A tool [0] that has a free tier and was quite fun to play around with was posted a little bit ago, projectionlab.

[0]: https://projectionlab.com


Check out https://savingtool.co.uk for a similar tool, but it does tax calculations too.


This is slightly confusing - it seems to factor in some magical S&S ISA income regardless of what amounts I put into existing S&S ISA.

I am assuming it thinks that I will always entirely fill a S&S ISA allowance each yaer in addition to pension contributions, mortgage, bills, food etc.

I think that is a bit of a flaw and I guess that means none of the figures can be trusted.


It assumes that you invest your surplus fully into an S&S ISA up to the annual limit. If that isn't true, you can adjust spending.

Full disclosure though, it doesn't currently support GIAs. That would typically come after you've filled a S&S ISA which doesn't apply to most people.


> That would typically come after you've filled a S&S ISA which doesn't apply to most people.

Much more likely to apply to people with a high salary going for FIRE, though.


Nice, thanks for the suggestion. Definitely feels a lot more advanced (which can be both a bad and a good thing).


This doesn't factor in the state pension, right?


Indeed it doesn't.


What about tax on private pension withdrawals?


It's on my todo to implement this in some form, but not accounted for yet.

But you can reduce the returns percentage on your investments to account for it. Note though that pension tax relief also isn't accounted for in the numbers, so take that into consideration when adjusting.


I agree that adding state pension would be useful, though that's another layer of maintenance...

Real slick though and very clear, thanks for putting it together! Would you mind sharing a bit about what you're using underneath, as this doesn't look like the usual Shiny-type interface.


Thanks for the kind words!

I'm using Tailwind + React + recharts. The design itself is pretty custom and doesn't use anything off-the-shelf. I basically use Tailwind like a different syntax for CSS.


Oh good. I'm not going to die in poverty. Going to celebrate a little now :)

Seriously though, excellent tool. This is the sort of thing that big fintechs are selling clients for silly money. And this is 1000x better than anything they have already.


Thank you, glad you like it :)


Nice. I made something similar a couple of years ago: https://www.colorfulwolf.com/retirement/


Cool! I might add links to these in my tool so folks can find alternatives. For me at least, I've been loving the ability to try many different tools and compare how my visualisation differs between them. So I hope others would like that too.


Really nice piece of work. Very easy to understand.

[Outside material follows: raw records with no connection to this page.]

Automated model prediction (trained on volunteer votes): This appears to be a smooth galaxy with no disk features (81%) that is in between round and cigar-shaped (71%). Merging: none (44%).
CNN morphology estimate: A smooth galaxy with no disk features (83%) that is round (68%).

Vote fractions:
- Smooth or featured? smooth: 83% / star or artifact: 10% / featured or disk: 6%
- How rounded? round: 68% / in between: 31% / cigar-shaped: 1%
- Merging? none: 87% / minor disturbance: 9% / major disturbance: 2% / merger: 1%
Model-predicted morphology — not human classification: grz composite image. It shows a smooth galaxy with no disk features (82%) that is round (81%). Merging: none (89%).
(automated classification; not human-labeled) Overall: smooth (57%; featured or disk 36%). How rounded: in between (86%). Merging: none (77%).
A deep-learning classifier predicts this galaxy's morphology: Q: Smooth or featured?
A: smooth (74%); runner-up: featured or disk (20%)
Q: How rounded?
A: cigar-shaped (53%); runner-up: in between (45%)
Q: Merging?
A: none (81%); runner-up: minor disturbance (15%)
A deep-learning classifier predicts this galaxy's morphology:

It would be good if it could tell you a retirement spending number given all the other constraints (assuming you want to draw down most of your funds eventually).


Thanks!

Just to make sure I understand your suggestion correctly: you mean you input your earnings and age of retirement and the tool tells you how much you should spend to use up all of your money by the time you are dead?

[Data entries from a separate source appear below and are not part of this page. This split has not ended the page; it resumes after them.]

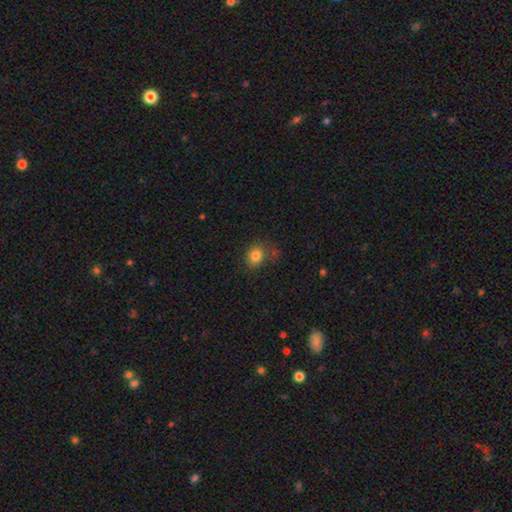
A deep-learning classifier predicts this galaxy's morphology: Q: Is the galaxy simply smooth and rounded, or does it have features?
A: smooth — 81%.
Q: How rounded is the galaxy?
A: round — 64%.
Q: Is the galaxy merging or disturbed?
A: none — 68%.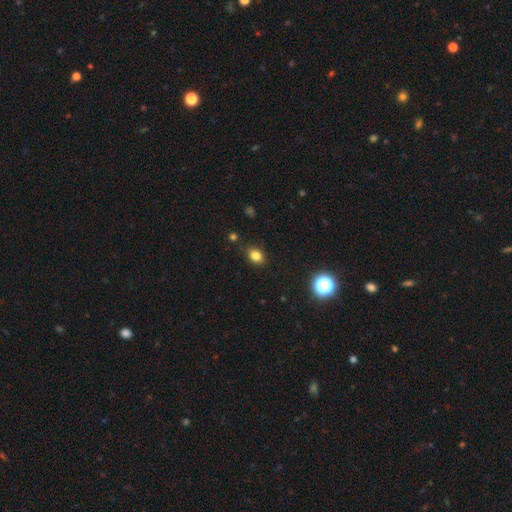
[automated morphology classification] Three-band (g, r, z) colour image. It shows a smooth galaxy with no disk features (80%) that is in between round and cigar-shaped (61%). Merging: none (84%).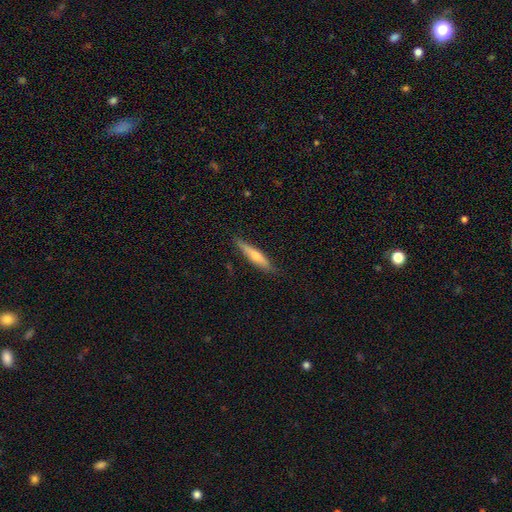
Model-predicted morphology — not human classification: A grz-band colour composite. It shows a featured or disk galaxy (52%) viewed edge-on (94%). Merging: none (87%).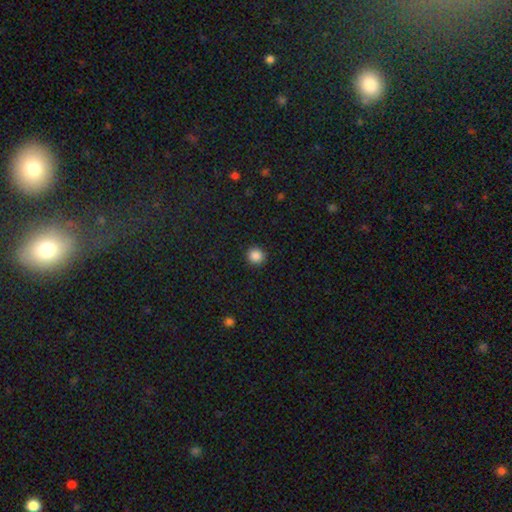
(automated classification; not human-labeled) Smooth or featured: smooth — 87% (star or artifact — 10%)
How rounded: round — 93% (in between — 6%)
Merging: none — 91% (minor disturbance — 6%)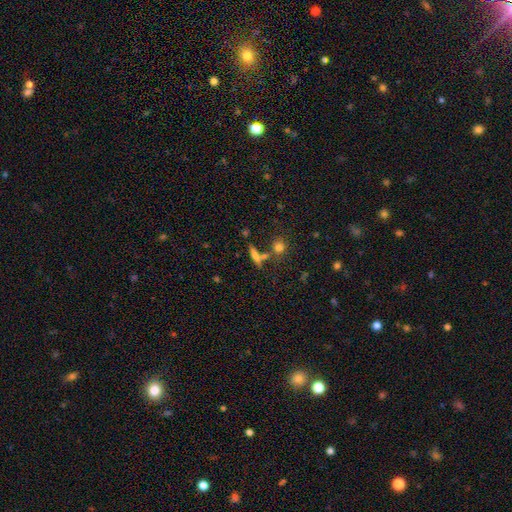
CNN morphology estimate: smooth-or-featured: smooth: 57% | featured or disk: 30% | star or artifact: 13%
  how-rounded: cigar-shaped: 67% | in between: 23% | round: 10%
  merging: none: 64% | merger: 19% | minor disturbance: 12% | major disturbance: 5%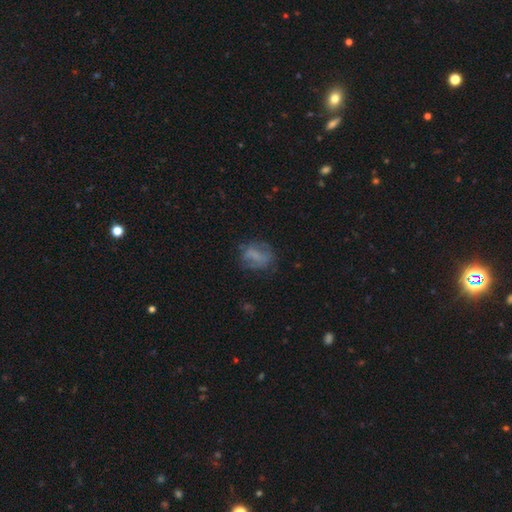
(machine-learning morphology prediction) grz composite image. It shows a smooth galaxy with no disk features (53%) that is in between round and cigar-shaped (52%). Merging: none (59%).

Might be nice, but I'd say you can figure that out fairly easily by just adjusting the numbers in the tool as it is currently.


Yes, that’s what I mean. And you are right, adjusting the numbers works. I suggested it after upping my monthly savings inputs and then noticed that at end-of-life there was still a huge pension pot. Then I fiddled with the spending figure.


Nice interface, a few tweak suggestions, its not clear when things are auto updating maybe some more indicators some tooltips, such as retirement spending, is that annual? nice job though!


Thanks! Retirement spending is annual. Tooltips are on my todo list.


Nice. Does GIA mean General Investment Account? Maybe some tooltips?


Nice job. I also didn't know what GIA was and would appreciate some tooltips.


yes. GIAs are taxed. ISAs (individual savings account) aren’t, but have a cap at £20k per year.


yeah, good suggestion. Will make a note to add some tooltips


Also couple calculations would be good


Can you elaborate? What calculations do you mean?


For two people on different incomes, life phases etc


What is “Safe withdrawal rate”? Also does it take into account capital gains on GIA?


For the purposes of this calculator it is only used to calculate your "FIRE number" (represented as a dashed blue line on the chart).